Pour l’amour de l’argent
On joue pour gagner de l’argent, beaucoup d’argent si possible. Mais, pour le joueur invétéré, l’argent ainsi gagné acquiert une valeur magique. À ses yeux, comme l’explique Robert Custer, “l’argent, c’est le prestige (...); l’argent, c’est l’amitié (...); l’argent, c’est le remède”. Pourquoi l’argent signifie-t-il tant pour lui?

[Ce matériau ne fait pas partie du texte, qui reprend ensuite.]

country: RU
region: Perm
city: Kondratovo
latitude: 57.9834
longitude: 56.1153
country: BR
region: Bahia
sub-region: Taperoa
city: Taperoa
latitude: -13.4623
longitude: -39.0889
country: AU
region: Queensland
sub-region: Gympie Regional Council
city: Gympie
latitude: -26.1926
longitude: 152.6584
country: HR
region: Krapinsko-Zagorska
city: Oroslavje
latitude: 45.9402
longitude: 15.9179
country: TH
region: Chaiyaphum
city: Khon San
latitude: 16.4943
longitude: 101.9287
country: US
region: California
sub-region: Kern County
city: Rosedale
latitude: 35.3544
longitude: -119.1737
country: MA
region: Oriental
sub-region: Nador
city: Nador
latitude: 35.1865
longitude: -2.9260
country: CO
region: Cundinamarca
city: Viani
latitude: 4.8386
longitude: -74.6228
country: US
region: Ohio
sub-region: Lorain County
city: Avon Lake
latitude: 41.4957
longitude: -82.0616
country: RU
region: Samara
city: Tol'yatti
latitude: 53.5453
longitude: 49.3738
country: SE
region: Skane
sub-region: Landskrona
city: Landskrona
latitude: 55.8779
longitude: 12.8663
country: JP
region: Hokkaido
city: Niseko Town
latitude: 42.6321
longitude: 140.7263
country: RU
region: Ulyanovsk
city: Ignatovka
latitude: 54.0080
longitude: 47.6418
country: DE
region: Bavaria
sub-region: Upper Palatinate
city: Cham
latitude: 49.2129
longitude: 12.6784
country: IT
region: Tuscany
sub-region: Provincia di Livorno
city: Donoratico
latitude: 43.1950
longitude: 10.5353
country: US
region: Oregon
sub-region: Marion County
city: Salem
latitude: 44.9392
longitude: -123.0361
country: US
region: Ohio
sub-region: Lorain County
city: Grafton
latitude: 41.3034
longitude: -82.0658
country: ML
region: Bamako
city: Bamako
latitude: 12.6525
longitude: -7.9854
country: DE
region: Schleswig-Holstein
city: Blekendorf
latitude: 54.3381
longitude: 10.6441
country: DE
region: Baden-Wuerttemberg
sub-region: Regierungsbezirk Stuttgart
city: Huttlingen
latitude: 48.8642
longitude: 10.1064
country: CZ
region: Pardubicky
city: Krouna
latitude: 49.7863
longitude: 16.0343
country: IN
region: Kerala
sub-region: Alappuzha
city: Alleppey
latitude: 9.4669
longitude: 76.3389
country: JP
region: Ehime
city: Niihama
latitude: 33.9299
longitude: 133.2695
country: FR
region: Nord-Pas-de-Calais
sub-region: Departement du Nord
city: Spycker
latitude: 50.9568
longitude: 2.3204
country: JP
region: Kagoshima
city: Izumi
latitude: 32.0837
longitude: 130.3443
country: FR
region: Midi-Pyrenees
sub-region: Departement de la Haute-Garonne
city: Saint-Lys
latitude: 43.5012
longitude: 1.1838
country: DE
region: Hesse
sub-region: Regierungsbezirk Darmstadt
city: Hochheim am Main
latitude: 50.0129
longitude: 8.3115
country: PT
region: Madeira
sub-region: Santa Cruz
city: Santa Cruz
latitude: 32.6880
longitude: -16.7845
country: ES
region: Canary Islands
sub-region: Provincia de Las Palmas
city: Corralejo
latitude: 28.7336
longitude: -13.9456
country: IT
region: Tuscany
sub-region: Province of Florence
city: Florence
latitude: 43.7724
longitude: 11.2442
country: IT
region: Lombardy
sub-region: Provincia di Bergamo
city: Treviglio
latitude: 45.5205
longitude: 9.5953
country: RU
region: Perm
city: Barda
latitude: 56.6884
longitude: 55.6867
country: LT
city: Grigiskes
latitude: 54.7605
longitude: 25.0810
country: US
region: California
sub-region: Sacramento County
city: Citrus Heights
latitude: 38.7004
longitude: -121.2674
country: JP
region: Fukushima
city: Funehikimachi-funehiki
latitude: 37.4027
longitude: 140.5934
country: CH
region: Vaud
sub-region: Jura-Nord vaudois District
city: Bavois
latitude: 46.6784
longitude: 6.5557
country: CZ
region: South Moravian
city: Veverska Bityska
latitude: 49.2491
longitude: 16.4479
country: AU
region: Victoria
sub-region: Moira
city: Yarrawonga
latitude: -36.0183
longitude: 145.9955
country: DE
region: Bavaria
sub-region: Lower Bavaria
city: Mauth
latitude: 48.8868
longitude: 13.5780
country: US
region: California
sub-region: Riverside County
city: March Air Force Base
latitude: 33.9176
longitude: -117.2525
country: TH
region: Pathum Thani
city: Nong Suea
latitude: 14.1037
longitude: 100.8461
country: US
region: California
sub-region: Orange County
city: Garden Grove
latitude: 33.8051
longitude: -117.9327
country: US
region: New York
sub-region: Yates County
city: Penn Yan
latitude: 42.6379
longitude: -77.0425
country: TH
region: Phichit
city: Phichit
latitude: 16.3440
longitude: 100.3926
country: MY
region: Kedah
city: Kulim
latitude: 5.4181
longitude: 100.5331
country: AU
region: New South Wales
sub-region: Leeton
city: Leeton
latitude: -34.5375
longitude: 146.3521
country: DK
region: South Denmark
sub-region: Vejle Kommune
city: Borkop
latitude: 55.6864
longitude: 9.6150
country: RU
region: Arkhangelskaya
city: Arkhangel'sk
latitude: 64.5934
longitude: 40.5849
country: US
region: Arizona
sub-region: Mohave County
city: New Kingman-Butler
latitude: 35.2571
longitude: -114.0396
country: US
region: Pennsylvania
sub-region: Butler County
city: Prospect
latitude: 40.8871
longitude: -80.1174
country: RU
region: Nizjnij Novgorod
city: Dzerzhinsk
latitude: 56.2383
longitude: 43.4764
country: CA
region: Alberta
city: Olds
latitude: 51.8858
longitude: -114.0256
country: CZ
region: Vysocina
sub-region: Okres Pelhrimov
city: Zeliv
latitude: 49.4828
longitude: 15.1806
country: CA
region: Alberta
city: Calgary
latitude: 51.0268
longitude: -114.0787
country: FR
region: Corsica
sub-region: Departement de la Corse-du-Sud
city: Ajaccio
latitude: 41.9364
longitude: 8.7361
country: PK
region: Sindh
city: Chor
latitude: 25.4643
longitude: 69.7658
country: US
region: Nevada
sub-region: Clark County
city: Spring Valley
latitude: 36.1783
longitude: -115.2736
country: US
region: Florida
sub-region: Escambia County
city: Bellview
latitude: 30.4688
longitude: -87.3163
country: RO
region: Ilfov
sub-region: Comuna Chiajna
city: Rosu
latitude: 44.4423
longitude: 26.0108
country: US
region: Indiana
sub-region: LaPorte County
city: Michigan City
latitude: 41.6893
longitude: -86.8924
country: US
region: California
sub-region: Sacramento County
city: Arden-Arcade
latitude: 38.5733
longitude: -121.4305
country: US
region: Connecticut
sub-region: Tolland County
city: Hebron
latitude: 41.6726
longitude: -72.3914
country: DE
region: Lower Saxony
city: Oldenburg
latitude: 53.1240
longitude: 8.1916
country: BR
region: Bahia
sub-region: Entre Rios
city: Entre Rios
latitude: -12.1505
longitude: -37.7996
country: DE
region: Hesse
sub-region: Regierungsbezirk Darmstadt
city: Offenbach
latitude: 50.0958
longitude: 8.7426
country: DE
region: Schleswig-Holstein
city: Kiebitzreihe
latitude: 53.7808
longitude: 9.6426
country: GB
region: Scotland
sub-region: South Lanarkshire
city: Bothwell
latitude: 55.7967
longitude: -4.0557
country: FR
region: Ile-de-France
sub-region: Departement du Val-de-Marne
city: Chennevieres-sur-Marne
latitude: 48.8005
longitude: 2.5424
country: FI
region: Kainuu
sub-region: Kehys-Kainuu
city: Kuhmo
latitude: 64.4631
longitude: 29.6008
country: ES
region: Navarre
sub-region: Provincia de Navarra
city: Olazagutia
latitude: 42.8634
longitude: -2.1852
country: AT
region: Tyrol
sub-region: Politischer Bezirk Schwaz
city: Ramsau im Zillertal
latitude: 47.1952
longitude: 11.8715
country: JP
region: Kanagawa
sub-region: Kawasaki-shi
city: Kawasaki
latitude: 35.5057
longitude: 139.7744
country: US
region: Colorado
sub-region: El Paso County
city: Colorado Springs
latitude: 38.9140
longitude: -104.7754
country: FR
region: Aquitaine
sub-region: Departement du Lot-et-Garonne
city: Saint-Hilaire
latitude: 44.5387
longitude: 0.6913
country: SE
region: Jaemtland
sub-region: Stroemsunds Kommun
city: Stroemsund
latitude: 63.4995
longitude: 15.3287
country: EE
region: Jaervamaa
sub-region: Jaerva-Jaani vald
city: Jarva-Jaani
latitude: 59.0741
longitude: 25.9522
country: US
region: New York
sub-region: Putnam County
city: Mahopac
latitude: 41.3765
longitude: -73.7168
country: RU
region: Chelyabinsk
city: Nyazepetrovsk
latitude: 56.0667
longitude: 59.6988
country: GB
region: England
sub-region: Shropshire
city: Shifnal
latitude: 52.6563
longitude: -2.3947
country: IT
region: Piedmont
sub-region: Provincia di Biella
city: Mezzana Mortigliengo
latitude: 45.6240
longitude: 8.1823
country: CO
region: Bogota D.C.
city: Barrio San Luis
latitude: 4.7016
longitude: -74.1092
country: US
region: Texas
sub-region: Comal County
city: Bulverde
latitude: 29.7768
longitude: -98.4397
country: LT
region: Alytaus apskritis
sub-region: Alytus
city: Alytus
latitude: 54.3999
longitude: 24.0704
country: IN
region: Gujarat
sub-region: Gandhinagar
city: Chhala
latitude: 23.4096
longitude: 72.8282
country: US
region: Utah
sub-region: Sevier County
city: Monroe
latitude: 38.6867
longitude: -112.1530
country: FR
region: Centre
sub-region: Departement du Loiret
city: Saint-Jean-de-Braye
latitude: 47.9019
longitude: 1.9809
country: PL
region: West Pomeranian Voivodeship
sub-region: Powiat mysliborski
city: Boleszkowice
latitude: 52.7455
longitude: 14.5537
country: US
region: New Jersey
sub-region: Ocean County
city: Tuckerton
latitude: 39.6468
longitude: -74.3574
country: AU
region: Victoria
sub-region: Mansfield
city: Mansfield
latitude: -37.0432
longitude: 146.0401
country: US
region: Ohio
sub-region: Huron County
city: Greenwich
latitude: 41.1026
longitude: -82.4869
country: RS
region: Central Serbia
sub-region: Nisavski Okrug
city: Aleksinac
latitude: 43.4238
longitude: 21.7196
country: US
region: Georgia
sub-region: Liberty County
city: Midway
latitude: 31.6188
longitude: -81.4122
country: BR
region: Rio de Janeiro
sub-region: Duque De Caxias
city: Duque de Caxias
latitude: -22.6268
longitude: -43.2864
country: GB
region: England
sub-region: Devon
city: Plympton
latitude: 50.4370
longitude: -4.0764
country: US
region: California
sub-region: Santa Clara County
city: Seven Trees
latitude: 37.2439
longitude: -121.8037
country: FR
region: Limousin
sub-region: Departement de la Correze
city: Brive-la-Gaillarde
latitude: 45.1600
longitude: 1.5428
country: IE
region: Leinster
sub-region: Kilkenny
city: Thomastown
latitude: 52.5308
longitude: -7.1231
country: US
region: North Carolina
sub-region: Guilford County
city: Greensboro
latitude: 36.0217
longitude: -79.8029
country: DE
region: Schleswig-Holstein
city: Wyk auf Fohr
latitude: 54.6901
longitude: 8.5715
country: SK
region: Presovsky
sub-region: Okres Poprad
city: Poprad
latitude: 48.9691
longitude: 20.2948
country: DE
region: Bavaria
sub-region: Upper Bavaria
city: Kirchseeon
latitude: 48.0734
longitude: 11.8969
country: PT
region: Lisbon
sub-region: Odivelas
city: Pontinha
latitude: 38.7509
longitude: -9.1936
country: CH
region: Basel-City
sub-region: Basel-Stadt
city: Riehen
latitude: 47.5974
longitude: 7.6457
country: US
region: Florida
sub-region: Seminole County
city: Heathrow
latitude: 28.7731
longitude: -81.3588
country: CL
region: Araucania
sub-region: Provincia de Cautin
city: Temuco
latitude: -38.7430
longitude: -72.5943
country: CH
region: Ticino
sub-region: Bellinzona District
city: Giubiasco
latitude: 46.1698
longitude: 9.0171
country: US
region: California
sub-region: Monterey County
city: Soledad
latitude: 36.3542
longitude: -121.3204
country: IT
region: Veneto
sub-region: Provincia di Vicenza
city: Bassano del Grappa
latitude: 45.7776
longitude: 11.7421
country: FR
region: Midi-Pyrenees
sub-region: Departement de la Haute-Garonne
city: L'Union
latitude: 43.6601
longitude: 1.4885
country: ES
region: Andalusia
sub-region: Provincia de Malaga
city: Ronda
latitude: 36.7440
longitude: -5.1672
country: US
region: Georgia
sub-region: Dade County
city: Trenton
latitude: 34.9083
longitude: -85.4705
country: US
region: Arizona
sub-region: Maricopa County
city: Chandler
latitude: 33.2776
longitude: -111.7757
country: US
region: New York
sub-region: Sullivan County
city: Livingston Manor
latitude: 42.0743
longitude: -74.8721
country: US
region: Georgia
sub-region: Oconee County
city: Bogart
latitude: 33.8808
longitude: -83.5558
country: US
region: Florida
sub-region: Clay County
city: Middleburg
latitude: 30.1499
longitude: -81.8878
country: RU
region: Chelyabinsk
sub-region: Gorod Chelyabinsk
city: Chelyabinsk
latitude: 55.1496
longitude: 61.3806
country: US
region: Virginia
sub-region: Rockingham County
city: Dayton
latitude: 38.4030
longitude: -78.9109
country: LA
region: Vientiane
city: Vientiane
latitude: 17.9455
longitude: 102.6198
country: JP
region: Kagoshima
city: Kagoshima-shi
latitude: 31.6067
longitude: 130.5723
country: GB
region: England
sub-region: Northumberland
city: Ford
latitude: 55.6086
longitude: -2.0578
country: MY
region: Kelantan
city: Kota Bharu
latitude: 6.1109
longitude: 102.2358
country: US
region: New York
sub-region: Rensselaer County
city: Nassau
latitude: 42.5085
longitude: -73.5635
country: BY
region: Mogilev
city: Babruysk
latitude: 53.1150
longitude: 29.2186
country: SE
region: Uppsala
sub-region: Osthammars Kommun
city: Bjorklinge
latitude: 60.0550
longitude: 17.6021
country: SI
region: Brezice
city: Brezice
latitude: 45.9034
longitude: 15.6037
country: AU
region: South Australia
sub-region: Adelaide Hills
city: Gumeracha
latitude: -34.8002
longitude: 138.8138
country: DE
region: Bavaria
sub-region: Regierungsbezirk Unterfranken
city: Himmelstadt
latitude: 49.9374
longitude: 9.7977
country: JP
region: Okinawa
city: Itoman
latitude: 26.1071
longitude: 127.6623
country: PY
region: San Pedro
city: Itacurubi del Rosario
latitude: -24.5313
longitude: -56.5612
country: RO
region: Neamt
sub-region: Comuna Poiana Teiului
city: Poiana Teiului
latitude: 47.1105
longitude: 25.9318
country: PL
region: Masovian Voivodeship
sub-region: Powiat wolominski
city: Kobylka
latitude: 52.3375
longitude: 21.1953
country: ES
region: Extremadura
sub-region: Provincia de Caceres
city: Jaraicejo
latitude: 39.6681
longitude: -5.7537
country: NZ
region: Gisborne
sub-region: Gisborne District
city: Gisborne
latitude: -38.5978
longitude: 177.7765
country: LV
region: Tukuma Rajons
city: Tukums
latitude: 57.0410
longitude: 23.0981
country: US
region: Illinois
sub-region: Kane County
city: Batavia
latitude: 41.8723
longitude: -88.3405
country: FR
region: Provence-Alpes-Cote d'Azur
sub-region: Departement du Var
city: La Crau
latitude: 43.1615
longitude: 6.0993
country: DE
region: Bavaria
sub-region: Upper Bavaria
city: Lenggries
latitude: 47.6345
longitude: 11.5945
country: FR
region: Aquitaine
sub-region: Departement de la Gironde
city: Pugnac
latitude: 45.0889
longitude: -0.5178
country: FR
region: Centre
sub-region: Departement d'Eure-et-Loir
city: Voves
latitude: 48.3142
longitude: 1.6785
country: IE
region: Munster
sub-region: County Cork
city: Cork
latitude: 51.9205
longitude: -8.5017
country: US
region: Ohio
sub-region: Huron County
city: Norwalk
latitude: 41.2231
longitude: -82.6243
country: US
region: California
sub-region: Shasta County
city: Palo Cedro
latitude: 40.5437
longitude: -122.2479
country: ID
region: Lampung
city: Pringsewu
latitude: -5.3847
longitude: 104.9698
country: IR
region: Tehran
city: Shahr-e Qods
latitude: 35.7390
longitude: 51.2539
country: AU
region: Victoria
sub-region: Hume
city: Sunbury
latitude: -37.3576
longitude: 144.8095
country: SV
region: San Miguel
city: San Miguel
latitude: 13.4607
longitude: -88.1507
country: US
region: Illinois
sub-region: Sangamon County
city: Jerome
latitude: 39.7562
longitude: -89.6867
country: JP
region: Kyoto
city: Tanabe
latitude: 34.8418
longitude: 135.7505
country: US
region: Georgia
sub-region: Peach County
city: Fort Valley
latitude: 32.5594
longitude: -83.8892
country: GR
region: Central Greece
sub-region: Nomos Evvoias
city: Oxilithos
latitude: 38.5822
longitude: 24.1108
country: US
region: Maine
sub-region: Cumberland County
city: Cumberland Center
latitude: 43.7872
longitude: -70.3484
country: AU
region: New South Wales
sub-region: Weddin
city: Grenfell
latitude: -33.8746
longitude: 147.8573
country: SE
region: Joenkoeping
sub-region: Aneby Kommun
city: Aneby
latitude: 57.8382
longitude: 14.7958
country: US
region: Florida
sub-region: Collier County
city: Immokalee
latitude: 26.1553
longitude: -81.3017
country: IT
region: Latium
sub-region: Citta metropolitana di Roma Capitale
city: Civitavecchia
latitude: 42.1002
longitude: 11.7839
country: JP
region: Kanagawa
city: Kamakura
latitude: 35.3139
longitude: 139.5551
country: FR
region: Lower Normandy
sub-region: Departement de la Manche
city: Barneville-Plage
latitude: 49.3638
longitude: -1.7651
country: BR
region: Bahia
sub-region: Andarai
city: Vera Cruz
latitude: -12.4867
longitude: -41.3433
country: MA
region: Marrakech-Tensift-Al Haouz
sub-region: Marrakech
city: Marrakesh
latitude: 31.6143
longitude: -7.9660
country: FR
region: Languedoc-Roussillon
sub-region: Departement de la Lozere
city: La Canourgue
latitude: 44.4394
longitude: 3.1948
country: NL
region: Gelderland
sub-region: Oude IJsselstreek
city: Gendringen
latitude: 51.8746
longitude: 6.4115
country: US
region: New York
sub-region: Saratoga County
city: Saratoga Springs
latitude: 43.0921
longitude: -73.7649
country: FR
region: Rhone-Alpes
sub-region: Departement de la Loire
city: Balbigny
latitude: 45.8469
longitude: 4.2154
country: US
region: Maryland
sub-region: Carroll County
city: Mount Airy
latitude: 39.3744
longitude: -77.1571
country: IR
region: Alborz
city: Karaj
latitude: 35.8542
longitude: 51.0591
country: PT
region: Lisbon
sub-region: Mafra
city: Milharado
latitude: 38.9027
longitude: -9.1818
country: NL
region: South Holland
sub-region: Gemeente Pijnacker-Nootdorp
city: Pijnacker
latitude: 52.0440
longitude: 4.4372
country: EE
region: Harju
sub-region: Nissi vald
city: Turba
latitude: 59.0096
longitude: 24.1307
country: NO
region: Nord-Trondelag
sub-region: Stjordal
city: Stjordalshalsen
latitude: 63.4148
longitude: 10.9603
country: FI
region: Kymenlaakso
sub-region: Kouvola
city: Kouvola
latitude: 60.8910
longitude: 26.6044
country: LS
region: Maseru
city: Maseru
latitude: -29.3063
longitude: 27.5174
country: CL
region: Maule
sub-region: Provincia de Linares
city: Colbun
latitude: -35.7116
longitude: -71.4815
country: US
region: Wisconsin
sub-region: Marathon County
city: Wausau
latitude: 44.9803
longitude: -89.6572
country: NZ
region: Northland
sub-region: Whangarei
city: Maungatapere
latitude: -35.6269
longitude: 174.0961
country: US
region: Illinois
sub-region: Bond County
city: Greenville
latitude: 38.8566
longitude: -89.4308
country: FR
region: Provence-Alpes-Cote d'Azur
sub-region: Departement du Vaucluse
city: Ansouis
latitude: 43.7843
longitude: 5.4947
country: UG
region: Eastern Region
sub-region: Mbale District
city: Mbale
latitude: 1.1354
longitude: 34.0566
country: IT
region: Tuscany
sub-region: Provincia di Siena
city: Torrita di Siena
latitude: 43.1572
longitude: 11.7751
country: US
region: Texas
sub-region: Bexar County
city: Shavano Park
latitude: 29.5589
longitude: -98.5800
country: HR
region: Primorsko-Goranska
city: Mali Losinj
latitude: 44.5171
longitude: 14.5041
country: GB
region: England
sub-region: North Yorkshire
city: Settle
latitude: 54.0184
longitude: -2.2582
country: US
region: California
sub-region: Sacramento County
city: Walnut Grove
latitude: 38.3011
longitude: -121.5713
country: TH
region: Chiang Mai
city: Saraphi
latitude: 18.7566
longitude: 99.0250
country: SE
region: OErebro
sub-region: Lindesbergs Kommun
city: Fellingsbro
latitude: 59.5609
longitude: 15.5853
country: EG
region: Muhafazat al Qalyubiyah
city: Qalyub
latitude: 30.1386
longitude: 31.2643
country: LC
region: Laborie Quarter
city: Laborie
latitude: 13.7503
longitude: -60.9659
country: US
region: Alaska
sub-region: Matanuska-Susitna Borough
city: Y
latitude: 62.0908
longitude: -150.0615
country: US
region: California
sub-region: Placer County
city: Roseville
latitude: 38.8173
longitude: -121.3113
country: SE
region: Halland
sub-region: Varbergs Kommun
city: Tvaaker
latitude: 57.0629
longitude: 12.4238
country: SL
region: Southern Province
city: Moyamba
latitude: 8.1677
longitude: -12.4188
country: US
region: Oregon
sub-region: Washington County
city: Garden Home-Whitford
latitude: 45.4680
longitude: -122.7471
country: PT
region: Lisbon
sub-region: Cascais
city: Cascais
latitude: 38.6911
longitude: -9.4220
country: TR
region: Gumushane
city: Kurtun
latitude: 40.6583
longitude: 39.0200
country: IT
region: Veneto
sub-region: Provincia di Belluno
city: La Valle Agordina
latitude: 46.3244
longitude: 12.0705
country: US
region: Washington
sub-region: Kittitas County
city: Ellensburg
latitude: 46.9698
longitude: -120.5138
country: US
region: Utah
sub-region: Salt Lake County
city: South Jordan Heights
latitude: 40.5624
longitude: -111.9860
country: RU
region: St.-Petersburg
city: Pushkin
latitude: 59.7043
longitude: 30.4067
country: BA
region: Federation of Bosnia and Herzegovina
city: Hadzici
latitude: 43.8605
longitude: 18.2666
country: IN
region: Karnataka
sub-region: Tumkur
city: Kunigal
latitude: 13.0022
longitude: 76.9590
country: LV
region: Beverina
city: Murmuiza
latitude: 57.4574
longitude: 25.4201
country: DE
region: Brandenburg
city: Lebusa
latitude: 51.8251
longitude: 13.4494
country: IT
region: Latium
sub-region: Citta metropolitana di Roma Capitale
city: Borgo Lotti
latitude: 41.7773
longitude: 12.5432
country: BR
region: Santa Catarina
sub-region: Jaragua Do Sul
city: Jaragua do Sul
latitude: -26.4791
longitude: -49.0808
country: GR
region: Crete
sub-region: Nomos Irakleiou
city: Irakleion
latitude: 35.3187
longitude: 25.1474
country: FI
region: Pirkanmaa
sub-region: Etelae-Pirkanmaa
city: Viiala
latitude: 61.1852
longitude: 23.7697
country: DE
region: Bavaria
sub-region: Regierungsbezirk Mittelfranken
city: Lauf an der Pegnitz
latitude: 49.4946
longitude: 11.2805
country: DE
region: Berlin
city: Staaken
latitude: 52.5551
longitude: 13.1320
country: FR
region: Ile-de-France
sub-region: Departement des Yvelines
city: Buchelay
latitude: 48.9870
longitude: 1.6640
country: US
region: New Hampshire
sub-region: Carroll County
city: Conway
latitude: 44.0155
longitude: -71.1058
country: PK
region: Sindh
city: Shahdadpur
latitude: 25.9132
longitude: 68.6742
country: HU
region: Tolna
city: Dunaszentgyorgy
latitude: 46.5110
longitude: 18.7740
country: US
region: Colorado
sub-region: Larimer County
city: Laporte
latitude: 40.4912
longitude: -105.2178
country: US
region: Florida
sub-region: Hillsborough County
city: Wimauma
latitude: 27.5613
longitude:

Dans les cercles de jeu, on admire celui qui gagne ou qui mise de fortes sommes. On recherche sa présence. Quand il gagne, le joueur a donc le sentiment d’être quelqu’un, d’être brillant. L’argent lui fait également oublier ses difficultés, l’aide à se détendre, lui remonte le moral. Selon les termes du scientifique Jay Livingston, le joueur invétéré “met du point de vue émotionnel tous ses œufs dans le même panier, celui de l’argent”. C’est là une erreur tragique.
Lorsque la chance tourne et que le joueur se met à perdre coup sur coup, l’argent n’en devient que plus important à ses yeux; il cherche désespérément à regagner ce qu’il a perdu. Comment parviendra-t-il à trouver l’argent nécessaire pour payer ses créanciers et renouer avec la chance? Sa vie dégénère rapidement en une quête incessante d’argent.
Cette situation déplorable est le sort de millions de joueurs, sans distinction de sexe, d’âge ou de niveau de vie. Tout le monde est vulnérable, comme en témoigne l’obsession du jeu qui s’empare depuis peu des adolescents et des ménagères.
Adolescents et ménagères
Les jeunes succombent facilement à l’attrait des machines à sous et à d’autres jeux de hasard qui leur offrent la perspective de gagner rapidement de l’argent. Une étude menée dans une ville d’Angleterre a révélé que 80 % des adolescents de 14 ans jouaient régulièrement aux machines à sous et que la plupart avaient commencé dès l’âge de 9 ans. Certains manquaient les cours pour aller jouer. Une autre enquête, menée auprès de lycéens américains, a indiqué que 6 % d’entre eux “présentaient des signes du syndrome du joueur”.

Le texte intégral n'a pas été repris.